In whichever state you may live or have been named an executor in you will need to study the probate laws.  Some of the following was taken from http://www.tax.virginia.gov/site.cfm?alias=Probate as to which assets are not subject this tax.

  •  Property passing by the exercise of a power of appointment.
  • Jointly held property with right of survivorship. 
  •  Insurance proceeds payable to a named beneficiary, other than the estate.
  • Bonds payable upon death to a named beneficiary.
  • Property that passes by inter vivos trust.  (See:  https://en.wikipedia.org/wiki/Inter_vivos_trust)  We will talk about trusts and the need for them in a later blog entry.
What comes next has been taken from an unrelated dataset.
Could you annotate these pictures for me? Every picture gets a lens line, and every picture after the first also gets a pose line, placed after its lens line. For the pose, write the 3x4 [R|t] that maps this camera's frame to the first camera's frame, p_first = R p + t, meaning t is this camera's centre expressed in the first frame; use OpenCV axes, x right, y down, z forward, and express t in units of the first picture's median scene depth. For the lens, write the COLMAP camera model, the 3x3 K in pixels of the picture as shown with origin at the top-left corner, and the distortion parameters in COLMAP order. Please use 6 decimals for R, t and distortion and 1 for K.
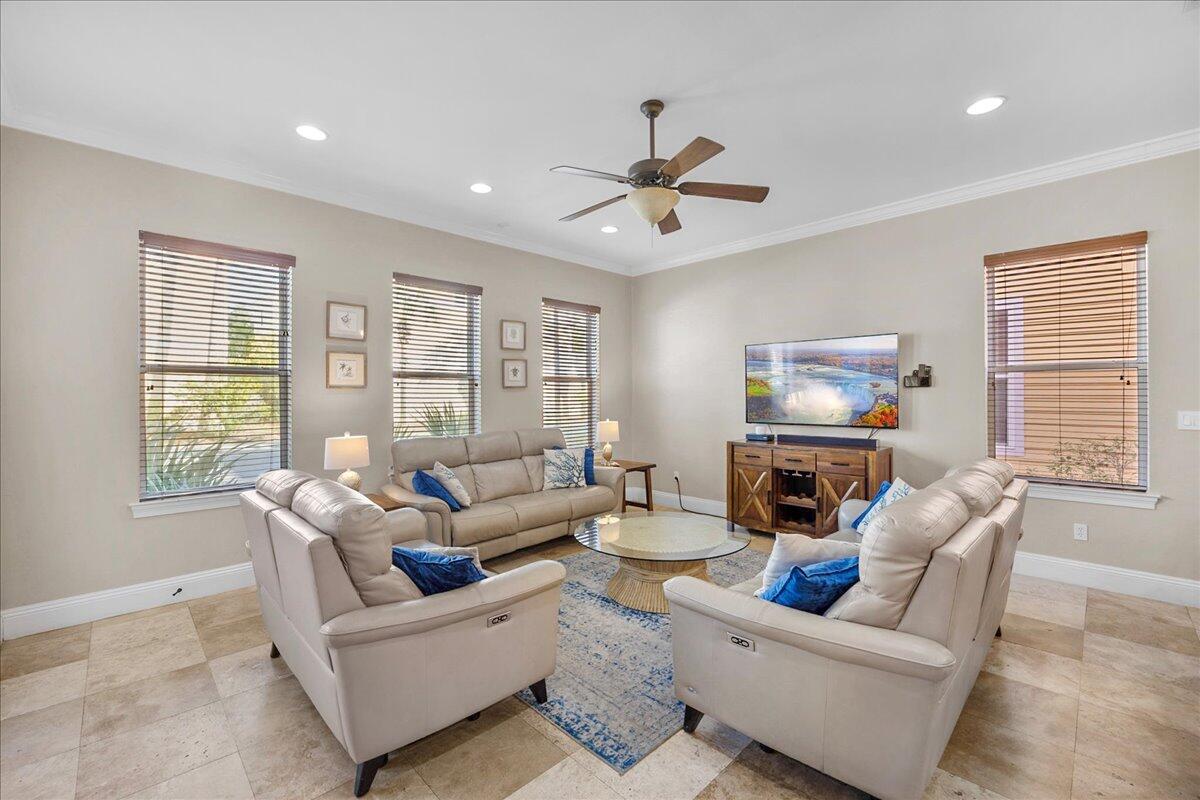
lens RADIAL K [[513.1, 0, 596.7], [0, 513.1, 397.7], [0, 0, 1]] dist [-0.015828, 0.000154]
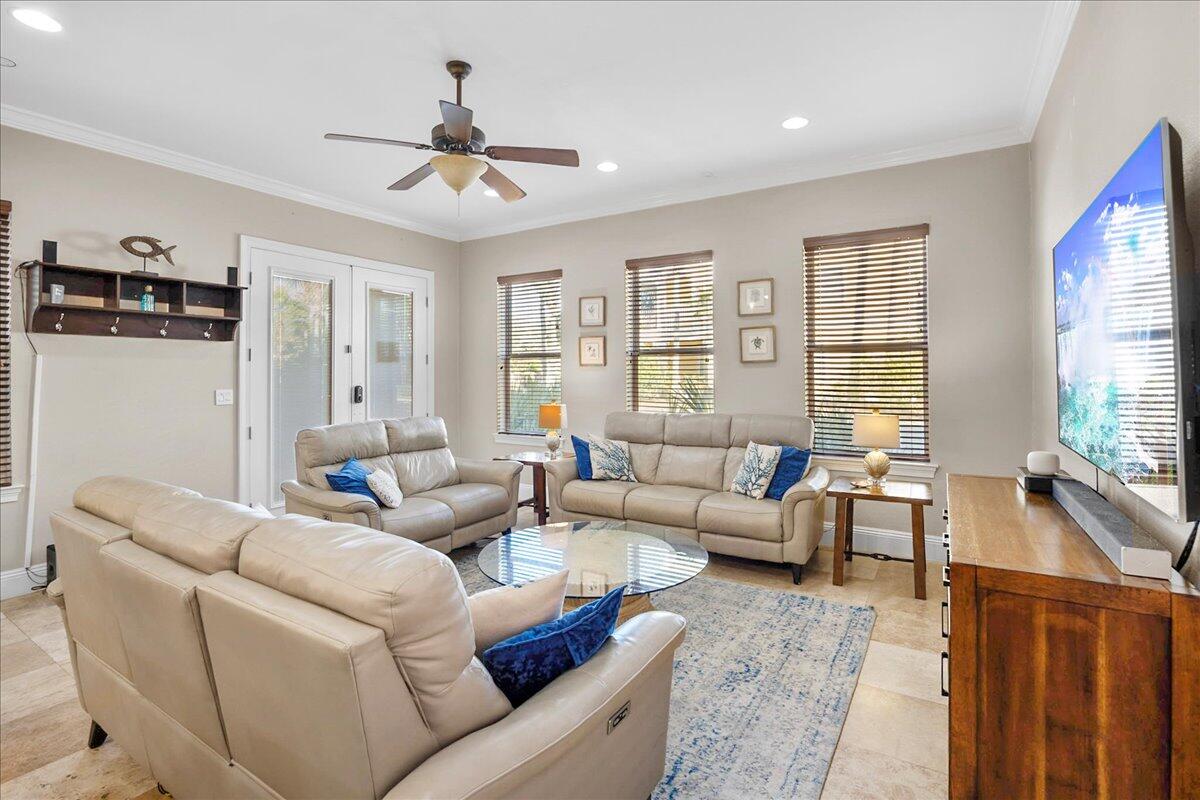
lens RADIAL K [[562.1, 0, 602.2], [0, 562.1, 366.0], [0, 0, 1]] dist [-0.001493, -0.000065]
pose [[0.248846, -0.009649, -0.968495, 0.666396], [0.000060, 0.999951, -0.009947, -0.005449], [0.968543, 0.002417, 0.248834, 0.572347]]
The tax does apply to property owned as tenants in common, to the extent of the decedent's interest in the property.  The probate tax also applies to property that is passed to a beneficiary through a will.  In Virginia, the probate estate includes the assets (real property and personal property) that were held in the decedent's name at death, and those that pass under the will.

Property passing under a will can become complicated.  There can be ambiguity in the laws surrounding it which may require legal help to navigate.  There can also be complications in the interpretation of the will which will have to be decided by the states courts.

What are the other considerations before entering into a life lease?

In the scenario above, if the parents want to sell the house, the kids would have to agree.  After all, it legally belongs to the kids anyway.  This is not a big deal because the parents can always walk away thus leaving the kids holding the bag on the mortgage payments, which may then force them to sell the house anyway.

The legal agreement between the tenant and the life leaseholder also has to be very specific as to whom is responsible for what.  For example:

  • The tenant usually handles the real estate taxes and pays the rent.  However, if these are not specified in the lease documentation the life estate holder may be held responsible for these expenses.
  • The tenant is also usually responsible for ordinary repairs, upkeep and maintenance as they become necessary for the preservation of the property.  The remainderman (the person who gets the property at the end of the life estate) expects the tenant to repair and keep the property maintained.  If the life tenant is not properly maintaining the property the life leaseholder can conduct inspections and make necessary repairs, but this may require a court order. 
  • A tenant may want to make permanent improvements or changes to the property.  These types of improvements usually require the consent of the remainderman. 
  • Homeowner's insurance can be split between the estate lease holder and the tenant.  Just as a renter is responsible for insuring their belongings, a life lease tenant can only be responsible for insuring his or her interest leaving the remainderman with the obligation to insure the remaining interest. 
  • A life tenant can move out and sublet the property, which the life estate holder may not want.  Any rent that the life tenant receives would have to be reported as taxable income. 
  • A life tenant can sell their life lease but all that the buyer would get is the same interests in the property as the tenant.  This interest would expire upon the death of life tenant.
Glossary:

Decedent - An individual who has died.  The term literally means "one who is dying," but it is commonly used in the law to denote one who has died, particularly someone who has recently passed away.  A decedent's estate is the real and Personal Property that an individual owns upon his or her death.
Remainder - A future interest held by one person in the real property of another that will take effect upon the expiration of the other property interests created at the same time as the future interest.
Remainderman - remainderman n. the person who will receive a remainder in real property.